What Apple did to ban Galaxy
What Apple did to ban Galaxy

The company, headquartered in the California city of Cupertino, is filing lawsuits in courts around the world, demanding to ban the sale of Samsung's latest generation mobile devices. Basically, Apple's claims are that the Korean company uses design elements for the case, software graphics and packaging very similar to the one used by the Cupertino-based company. According to Americans, this misleads buyers and exploits the established reputation of iPad and iPhone mobile devices, as well as violates intellectual property rights. Samsung, in turn, is filing counterclaims, and this patent war, which has already featured nearly three dozen patents, is going on with varying success.

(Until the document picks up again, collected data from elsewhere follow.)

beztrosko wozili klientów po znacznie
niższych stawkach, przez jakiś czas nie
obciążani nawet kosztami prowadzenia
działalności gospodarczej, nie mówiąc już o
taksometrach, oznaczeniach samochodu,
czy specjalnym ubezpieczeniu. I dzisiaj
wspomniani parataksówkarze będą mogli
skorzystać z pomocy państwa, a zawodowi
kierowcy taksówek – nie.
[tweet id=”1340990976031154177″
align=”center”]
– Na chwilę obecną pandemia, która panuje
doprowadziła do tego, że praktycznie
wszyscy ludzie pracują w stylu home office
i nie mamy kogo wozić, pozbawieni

A California court ruled in Apple's favor, imposing a ban on the sale of Galaxy Tab 10.1 tablets in the country until the end of the proceedings. In a similar lawsuit filed by the Americans in a Dutch court, there were 10 points of claims, of which the judge dismissed 9, accepting only the accusation of copying the interface design. But this turned out to be quite enough to suspend sales of the new Samsung device in the Netherlands.

Colin Briss, judge of the English Supreme Court ruled that Samsung did not violate any British laws and ordered Apple to post a statement on the English version of the website. The Englishman summed up his decision in the sense that Samsung is not at all as cool as Apple, so no one is misled by its appearance, as Apple claims. Shortly after this decision, a court in Düsseldorf, Germany, confirmed that the ban on Galaxy Tab 7.7 sales, already in force in Germany, should remain in effect. Moreover, it should be extended to all 27 states of the European Union. Curiously, sales of the much more popular Galaxy Tab 10 continue in this country.